Community member Cliff Wandin, who has worked with men’s behavioural change and Koorie justice mentoring programs, said the community’s support was gratifying.
“I’ve been part of the family violence scene for a few years now,” Mr Wandin said.
“A good turnout means they are here to learn something and support, and with our guest speakers who came and spoke, it was really good.”
The day arrived after three months of planning and just a week following a visit from the state’s Prevention of Family Violence Minister, Fiona Richardson.
Ms Richardson met with Quantum Support Services and six Gippsland councils including Latrobe City, to discuss ways to improve family violence support and services.
The Latrobe Valley topped a list of family violence hotspots across Victoria between April 2014 and March 2015, with a rate of 2993 incidents per 100,000 population.
Quantum Support Servivces- the primary provider of services for Latrobe, Baw Baw and Wellington – received more than 2800 police referrals for family violence in the last financial year.
It only has the capacity to work with about 400 clients due to current funding and staff numbers.
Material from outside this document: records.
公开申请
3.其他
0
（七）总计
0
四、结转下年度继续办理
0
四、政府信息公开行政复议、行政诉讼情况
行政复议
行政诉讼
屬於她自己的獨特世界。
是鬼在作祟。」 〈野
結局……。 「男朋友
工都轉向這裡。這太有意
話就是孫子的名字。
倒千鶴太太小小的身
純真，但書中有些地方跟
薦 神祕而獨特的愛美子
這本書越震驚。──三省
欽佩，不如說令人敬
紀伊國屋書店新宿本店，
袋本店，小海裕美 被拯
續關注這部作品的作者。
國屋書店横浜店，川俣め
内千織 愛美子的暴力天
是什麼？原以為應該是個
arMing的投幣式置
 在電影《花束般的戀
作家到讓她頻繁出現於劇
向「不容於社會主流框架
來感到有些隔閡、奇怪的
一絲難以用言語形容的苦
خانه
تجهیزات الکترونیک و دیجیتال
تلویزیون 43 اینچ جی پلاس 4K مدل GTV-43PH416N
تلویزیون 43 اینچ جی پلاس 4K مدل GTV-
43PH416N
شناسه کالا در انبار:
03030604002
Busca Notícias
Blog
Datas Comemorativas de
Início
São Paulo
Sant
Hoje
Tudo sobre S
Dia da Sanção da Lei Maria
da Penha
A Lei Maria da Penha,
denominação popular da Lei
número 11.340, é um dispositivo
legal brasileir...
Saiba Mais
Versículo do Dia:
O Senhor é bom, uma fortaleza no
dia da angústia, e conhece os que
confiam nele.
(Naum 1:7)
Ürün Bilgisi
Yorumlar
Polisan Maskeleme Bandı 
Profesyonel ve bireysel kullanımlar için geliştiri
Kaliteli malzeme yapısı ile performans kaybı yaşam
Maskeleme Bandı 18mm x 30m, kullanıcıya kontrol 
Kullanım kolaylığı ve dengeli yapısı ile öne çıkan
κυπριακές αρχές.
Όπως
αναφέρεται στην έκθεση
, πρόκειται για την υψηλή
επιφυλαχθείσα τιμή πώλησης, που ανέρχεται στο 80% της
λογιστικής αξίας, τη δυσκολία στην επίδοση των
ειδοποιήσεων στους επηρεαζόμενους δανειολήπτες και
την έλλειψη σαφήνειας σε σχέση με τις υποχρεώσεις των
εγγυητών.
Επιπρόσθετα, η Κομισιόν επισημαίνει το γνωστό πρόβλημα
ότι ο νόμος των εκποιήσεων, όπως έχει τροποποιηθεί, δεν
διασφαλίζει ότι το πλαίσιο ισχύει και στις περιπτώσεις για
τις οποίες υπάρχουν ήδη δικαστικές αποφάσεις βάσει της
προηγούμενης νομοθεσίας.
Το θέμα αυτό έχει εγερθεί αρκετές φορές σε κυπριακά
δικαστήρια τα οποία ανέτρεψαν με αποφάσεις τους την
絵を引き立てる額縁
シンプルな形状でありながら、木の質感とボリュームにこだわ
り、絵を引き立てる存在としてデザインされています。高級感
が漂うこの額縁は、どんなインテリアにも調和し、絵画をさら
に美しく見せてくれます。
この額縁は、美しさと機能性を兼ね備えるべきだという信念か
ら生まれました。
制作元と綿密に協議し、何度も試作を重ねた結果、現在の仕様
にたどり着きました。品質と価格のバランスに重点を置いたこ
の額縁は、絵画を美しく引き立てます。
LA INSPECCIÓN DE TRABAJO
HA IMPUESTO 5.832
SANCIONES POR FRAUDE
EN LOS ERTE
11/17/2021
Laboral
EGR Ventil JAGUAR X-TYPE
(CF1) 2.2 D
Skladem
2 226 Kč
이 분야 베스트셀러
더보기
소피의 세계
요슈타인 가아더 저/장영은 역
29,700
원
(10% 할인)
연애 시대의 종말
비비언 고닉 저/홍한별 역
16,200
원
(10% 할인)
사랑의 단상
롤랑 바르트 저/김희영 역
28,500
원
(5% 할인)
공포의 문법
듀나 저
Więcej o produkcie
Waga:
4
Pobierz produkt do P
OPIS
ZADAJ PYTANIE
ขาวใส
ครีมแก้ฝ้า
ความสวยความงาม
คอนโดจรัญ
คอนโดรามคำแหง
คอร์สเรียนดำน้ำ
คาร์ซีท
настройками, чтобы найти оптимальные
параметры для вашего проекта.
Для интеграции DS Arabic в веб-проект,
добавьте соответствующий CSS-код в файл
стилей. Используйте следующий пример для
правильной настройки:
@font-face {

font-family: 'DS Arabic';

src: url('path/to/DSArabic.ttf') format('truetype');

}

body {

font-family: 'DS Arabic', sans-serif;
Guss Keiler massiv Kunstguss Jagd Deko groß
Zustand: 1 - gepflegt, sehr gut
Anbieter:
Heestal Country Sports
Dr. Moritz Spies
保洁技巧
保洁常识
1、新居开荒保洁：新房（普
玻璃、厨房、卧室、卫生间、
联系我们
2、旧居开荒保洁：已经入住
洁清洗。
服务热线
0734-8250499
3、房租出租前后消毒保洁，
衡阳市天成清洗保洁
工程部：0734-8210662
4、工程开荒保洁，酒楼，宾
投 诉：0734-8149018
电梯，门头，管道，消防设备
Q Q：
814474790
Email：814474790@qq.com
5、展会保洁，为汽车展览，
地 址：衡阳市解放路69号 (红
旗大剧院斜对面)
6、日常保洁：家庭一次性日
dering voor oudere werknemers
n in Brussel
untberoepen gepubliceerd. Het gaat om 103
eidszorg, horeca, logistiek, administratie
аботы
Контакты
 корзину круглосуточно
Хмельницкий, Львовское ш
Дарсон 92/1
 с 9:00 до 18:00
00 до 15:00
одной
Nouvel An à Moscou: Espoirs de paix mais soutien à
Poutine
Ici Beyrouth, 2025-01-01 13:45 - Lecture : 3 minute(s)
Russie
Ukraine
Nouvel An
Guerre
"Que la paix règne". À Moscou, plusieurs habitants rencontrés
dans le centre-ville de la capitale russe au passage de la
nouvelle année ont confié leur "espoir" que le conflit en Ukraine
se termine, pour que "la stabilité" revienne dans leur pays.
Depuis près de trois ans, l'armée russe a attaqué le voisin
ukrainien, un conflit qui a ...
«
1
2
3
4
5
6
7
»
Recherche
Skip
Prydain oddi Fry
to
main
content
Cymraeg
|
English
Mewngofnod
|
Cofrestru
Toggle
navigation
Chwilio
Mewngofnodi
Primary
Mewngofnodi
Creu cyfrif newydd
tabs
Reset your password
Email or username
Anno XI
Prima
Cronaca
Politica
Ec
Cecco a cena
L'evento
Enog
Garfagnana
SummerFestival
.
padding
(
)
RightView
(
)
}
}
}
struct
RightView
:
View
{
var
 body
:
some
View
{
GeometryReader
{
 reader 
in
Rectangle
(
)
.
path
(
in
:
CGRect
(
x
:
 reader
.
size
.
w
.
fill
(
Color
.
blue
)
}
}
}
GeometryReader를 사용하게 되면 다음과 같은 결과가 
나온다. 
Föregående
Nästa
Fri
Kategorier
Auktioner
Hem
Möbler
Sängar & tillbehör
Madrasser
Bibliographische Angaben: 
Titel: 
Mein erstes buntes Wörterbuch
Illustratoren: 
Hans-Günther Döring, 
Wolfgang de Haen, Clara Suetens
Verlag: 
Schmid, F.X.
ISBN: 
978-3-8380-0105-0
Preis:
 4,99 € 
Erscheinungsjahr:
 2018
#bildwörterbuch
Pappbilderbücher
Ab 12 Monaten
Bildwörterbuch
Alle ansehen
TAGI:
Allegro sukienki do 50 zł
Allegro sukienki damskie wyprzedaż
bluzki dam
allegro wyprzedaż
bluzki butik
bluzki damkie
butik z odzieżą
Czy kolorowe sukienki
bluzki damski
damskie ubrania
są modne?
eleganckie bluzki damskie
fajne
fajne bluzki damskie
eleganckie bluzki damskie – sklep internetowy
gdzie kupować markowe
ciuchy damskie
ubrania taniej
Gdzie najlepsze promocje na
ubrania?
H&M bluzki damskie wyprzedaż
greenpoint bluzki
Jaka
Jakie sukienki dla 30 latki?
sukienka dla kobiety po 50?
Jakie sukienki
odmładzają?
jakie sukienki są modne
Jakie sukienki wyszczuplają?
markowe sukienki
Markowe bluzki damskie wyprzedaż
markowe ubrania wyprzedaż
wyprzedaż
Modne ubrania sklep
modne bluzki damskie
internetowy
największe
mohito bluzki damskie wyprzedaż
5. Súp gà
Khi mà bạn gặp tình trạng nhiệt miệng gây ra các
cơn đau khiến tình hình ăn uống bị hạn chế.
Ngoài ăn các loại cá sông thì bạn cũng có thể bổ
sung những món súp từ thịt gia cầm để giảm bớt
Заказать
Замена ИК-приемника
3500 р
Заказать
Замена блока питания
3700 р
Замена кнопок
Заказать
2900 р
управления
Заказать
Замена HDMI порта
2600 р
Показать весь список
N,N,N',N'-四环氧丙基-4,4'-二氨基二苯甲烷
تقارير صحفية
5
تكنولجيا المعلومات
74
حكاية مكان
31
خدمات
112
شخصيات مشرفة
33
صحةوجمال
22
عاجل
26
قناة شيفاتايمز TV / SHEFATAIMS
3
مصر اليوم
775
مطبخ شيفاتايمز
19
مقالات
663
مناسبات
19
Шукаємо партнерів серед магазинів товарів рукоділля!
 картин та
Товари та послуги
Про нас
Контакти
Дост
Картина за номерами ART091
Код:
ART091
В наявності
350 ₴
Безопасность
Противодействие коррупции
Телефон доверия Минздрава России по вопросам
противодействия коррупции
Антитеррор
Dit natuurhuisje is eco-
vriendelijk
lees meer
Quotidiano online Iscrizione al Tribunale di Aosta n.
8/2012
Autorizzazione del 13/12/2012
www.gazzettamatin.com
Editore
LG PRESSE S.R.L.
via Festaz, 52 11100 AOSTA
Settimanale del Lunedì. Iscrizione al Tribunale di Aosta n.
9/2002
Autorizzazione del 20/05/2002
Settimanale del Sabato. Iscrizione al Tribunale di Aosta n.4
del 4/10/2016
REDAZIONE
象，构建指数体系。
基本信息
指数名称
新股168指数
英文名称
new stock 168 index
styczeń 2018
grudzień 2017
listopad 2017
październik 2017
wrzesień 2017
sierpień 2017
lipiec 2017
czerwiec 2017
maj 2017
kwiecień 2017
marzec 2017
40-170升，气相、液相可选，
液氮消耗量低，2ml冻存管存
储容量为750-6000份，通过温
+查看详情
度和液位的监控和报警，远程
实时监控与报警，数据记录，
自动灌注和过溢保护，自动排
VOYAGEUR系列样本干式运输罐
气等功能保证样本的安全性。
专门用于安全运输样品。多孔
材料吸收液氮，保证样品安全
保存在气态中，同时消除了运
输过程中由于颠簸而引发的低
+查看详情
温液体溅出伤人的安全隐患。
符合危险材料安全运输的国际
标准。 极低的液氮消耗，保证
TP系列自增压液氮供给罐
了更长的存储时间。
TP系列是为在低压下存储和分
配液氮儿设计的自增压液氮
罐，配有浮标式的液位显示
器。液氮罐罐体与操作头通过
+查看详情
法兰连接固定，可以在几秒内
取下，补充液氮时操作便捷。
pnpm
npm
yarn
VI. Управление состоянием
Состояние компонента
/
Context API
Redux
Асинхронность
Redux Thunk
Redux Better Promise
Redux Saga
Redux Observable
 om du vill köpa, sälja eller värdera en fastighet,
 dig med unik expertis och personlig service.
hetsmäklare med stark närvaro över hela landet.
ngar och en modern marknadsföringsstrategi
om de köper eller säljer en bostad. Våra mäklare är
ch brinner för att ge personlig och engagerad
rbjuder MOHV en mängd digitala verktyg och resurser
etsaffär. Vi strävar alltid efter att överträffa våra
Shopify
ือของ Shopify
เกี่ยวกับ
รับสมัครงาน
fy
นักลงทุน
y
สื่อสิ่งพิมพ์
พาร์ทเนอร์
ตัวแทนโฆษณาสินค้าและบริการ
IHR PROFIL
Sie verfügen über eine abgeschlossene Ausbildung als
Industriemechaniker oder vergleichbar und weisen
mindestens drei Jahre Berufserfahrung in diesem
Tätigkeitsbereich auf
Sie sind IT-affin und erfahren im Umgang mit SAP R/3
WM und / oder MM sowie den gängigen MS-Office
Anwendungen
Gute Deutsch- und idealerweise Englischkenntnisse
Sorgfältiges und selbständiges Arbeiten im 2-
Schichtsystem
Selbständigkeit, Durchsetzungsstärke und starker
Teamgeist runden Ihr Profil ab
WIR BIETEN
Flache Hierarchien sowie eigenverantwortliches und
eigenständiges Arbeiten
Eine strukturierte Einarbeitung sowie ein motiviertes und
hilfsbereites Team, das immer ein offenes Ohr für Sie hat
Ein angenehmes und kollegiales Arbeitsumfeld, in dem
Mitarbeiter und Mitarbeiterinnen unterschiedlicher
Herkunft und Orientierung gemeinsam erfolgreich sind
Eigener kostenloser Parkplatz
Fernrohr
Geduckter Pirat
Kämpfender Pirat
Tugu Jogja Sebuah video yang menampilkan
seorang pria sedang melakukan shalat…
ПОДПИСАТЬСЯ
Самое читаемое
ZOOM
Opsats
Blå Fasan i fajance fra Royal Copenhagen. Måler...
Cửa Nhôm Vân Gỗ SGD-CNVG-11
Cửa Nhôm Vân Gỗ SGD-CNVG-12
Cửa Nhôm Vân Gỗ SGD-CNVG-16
Ms Job said the family violence day was a starting point to get community members and agencies tackling the same cause.
Aboriginal Family Violence Prevention and Legal Service chief executive Antoinette Braybrook and Quantum chief executive Alan Wilson were among the guest speakers.
“More or less today was about saying enough is enough – we need to stand up as a community, the whole community, to try and stamp it out,” Ms Job said.
“It is up to people now to say enough is enough and stand up and they need to sort themselves out or help and let people know what’s going on.”